# [BRIEF]
Print the entries exactly; skip the pictures.

# [DATA EXCERPTS]

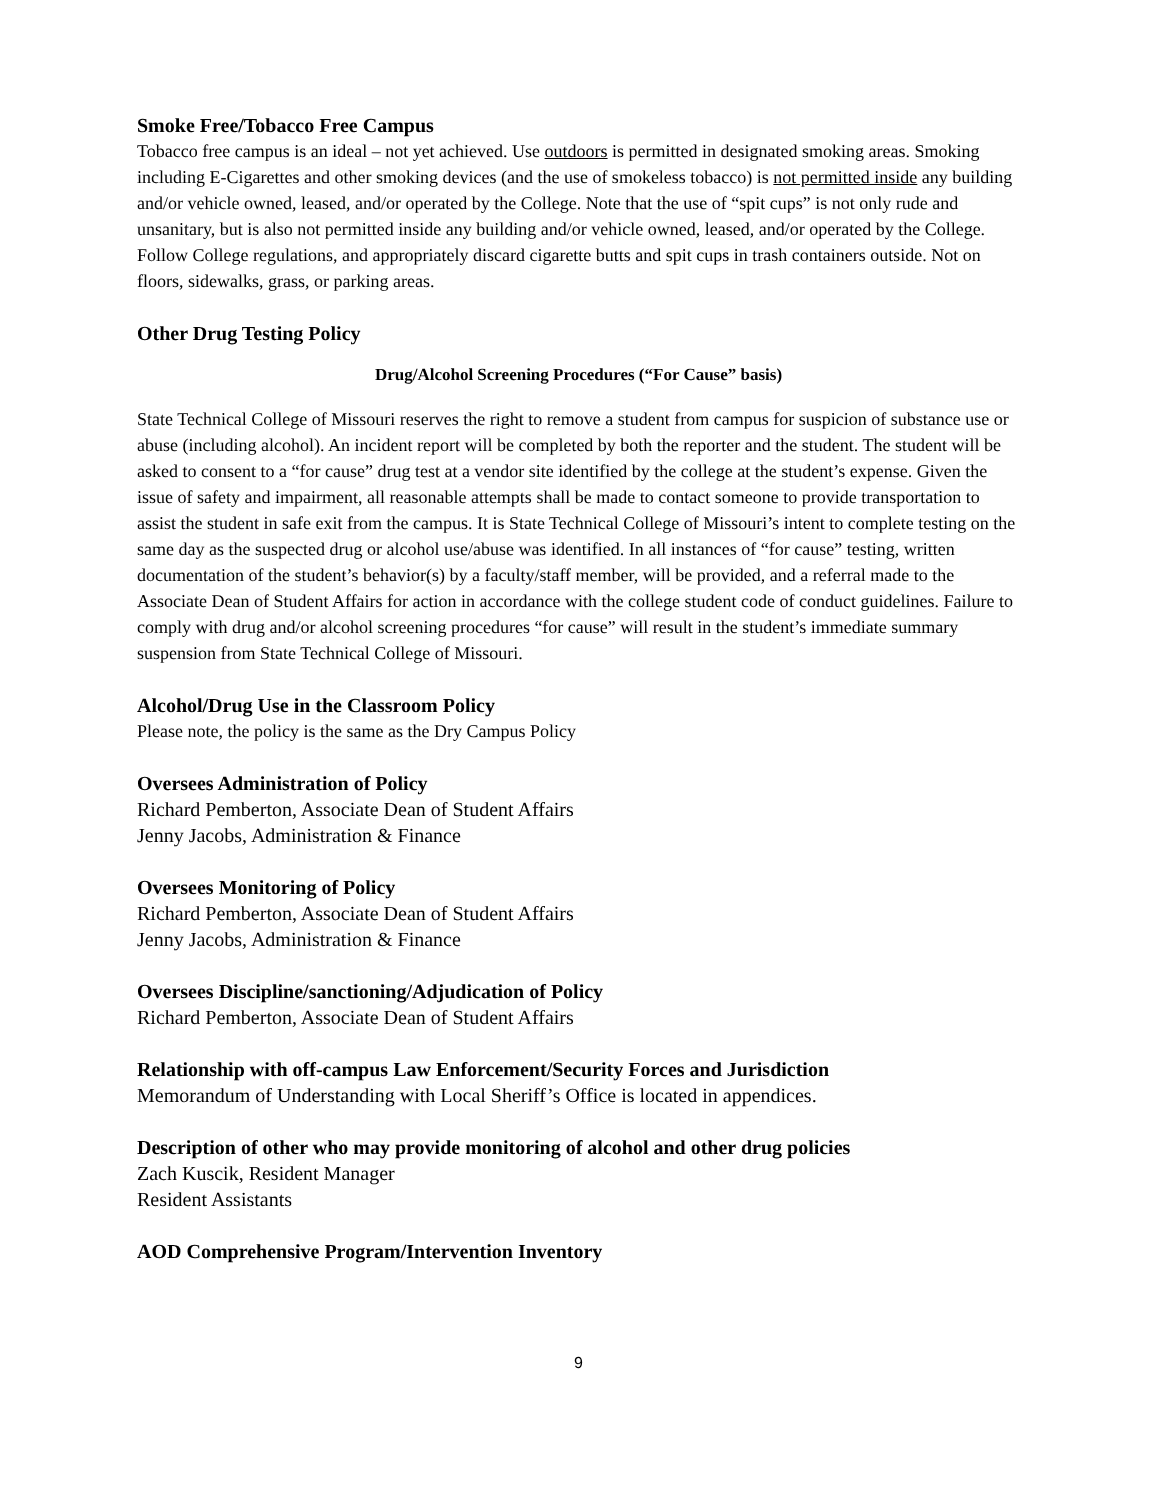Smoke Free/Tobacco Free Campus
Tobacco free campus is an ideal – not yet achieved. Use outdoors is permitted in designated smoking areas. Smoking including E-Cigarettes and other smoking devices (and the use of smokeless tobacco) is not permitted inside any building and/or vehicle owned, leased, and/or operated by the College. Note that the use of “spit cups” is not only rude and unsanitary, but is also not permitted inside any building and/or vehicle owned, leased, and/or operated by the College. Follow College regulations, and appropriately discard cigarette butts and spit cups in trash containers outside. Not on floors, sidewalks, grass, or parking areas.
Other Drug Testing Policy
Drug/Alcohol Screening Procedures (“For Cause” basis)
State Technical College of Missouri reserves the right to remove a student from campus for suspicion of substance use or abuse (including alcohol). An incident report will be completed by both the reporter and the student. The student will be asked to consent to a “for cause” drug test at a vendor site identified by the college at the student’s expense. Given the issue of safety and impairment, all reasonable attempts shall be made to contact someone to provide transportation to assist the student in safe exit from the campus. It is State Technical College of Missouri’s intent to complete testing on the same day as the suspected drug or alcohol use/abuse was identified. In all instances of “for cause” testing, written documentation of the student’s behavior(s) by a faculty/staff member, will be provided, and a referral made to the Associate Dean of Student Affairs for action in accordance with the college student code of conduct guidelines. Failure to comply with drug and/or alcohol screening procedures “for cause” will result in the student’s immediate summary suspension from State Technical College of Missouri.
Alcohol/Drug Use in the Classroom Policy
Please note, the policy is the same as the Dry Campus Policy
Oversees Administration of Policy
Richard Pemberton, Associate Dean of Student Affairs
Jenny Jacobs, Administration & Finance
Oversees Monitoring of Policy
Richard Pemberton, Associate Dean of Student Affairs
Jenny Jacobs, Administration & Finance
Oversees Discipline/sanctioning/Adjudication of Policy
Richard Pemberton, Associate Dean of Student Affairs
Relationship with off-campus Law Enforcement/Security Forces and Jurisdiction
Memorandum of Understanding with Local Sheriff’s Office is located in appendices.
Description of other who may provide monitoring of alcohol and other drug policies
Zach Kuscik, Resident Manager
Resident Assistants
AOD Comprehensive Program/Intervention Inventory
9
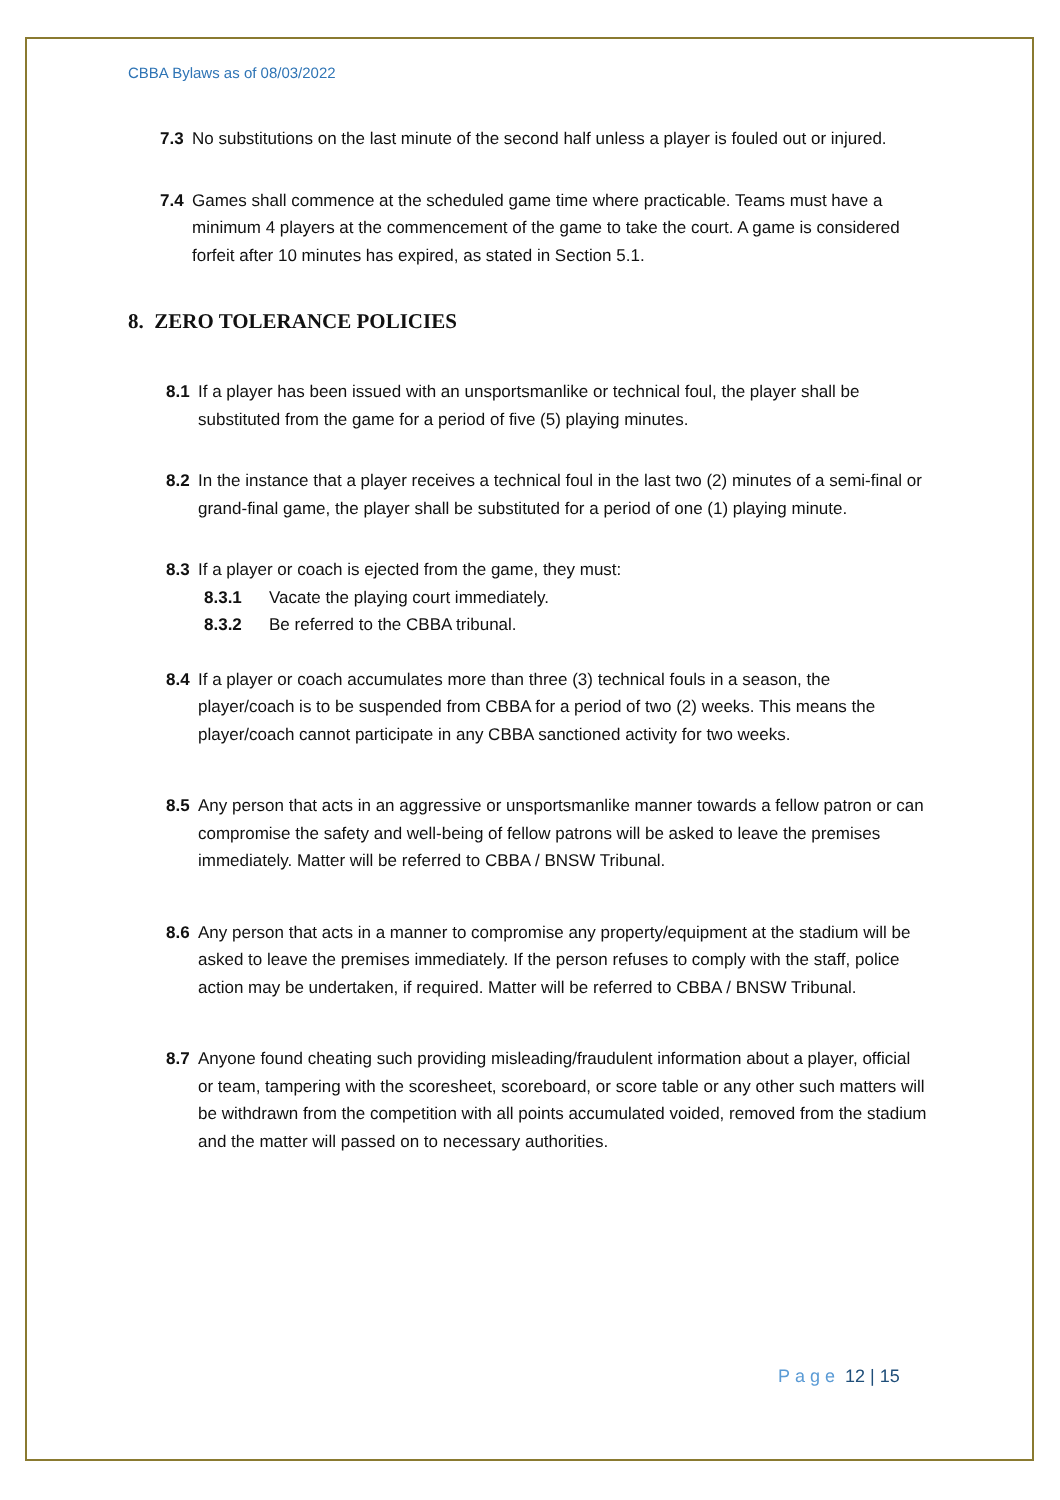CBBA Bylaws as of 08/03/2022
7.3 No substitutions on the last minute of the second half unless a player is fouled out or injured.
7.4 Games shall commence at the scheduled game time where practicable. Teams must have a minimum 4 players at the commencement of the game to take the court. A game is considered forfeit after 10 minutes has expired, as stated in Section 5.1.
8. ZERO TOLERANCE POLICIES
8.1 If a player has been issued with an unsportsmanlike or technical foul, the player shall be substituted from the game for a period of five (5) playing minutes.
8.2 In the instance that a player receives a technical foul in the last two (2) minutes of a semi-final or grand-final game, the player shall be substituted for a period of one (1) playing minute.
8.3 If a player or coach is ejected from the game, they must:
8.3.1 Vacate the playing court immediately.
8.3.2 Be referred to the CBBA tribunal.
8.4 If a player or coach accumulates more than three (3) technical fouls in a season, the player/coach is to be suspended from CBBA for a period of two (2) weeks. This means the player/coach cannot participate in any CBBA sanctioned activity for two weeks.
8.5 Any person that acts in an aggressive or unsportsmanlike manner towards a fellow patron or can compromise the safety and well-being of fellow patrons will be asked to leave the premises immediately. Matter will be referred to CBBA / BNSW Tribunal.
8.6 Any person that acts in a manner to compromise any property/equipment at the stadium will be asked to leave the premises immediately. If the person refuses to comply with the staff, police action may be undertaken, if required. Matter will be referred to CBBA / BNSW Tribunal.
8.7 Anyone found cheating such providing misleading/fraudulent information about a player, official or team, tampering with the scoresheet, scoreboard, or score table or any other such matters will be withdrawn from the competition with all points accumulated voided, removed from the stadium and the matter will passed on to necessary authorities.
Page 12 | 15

# [REPLY TO THE TASK]
Smoke Free/Tobacco Free Campus
Tobacco free campus is an ideal – not yet achieved. Use outdoors is permitted in designated smoking areas. Smoking including E-Cigarettes and other smoking devices (and the use of smokeless tobacco) is not permitted inside any building and/or vehicle owned, leased, and/or operated by the College. Note that the use of “spit cups” is not only rude and unsanitary, but is also not permitted inside any building and/or vehicle owned, leased, and/or operated by the College. Follow College regulations, and appropriately discard cigarette butts and spit cups in trash containers outside. Not on floors, sidewalks, grass, or parking areas.
Other Drug Testing Policy
Drug/Alcohol Screening Procedures (“For Cause” basis)
State Technical College of Missouri reserves the right to remove a student from campus for suspicion of substance use or abuse (including alcohol). An incident report will be completed by both the reporter and the student. The student will be asked to consent to a “for cause” drug test at a vendor site identified by the college at the student’s expense. Given the issue of safety and impairment, all reasonable attempts shall be made to contact someone to provide transportation to assist the student in safe exit from the campus. It is State Technical College of Missouri’s intent to complete testing on the same day as the suspected drug or alcohol use/abuse was identified. In all instances of “for cause” testing, written documentation of the student’s behavior(s) by a faculty/staff member, will be provided, and a referral made to the Associate Dean of Student Affairs for action in accordance with the college student code of conduct guidelines. Failure to comply with drug and/or alcohol screening procedures “for cause” will result in the student’s immediate summary suspension from State Technical College of Missouri.
Alcohol/Drug Use in the Classroom Policy
Please note, the policy is the same as the Dry Campus Policy
Oversees Administration of Policy
Richard Pemberton, Associate Dean of Student Affairs
Jenny Jacobs, Administration & Finance
Oversees Monitoring of Policy
Richard Pemberton, Associate Dean of Student Affairs
Jenny Jacobs, Administration & Finance
Oversees Discipline/sanctioning/Adjudication of Policy
Richard Pemberton, Associate Dean of Student Affairs
Relationship with off-campus Law Enforcement/Security Forces and Jurisdiction
Memorandum of Understanding with Local Sheriff’s Office is located in appendices.
Description of other who may provide monitoring of alcohol and other drug policies
Zach Kuscik, Resident Manager
Resident Assistants
AOD Comprehensive Program/Intervention Inventory
9
CBBA Bylaws as of 08/03/2022
7.3 No substitutions on the last minute of the second half unless a player is fouled out or injured.
7.4 Games shall commence at the scheduled game time where practicable. Teams must have a minimum 4 players at the commencement of the game to take the court. A game is considered forfeit after 10 minutes has expired, as stated in Section 5.1.
8. ZERO TOLERANCE POLICIES
8.1 If a player has been issued with an unsportsmanlike or technical foul, the player shall be substituted from the game for a period of five (5) playing minutes.
8.2 In the instance that a player receives a technical foul in the last two (2) minutes of a semi-final or grand-final game, the player shall be substituted for a period of one (1) playing minute.
8.3 If a player or coach is ejected from the game, they must:
8.3.1 Vacate the playing court immediately.
8.3.2 Be referred to the CBBA tribunal.
8.4 If a player or coach accumulates more than three (3) technical fouls in a season, the player/coach is to be suspended from CBBA for a period of two (2) weeks. This means the player/coach cannot participate in any CBBA sanctioned activity for two weeks.
8.5 Any person that acts in an aggressive or unsportsmanlike manner towards a fellow patron or can compromise the safety and well-being of fellow patrons will be asked to leave the premises immediately. Matter will be referred to CBBA / BNSW Tribunal.
8.6 Any person that acts in a manner to compromise any property/equipment at the stadium will be asked to leave the premises immediately. If the person refuses to comply with the staff, police action may be undertaken, if required. Matter will be referred to CBBA / BNSW Tribunal.
8.7 Anyone found cheating such providing misleading/fraudulent information about a player, official or team, tampering with the scoresheet, scoreboard, or score table or any other such matters will be withdrawn from the competition with all points accumulated voided, removed from the stadium and the matter will passed on to necessary authorities.
Page 12 | 15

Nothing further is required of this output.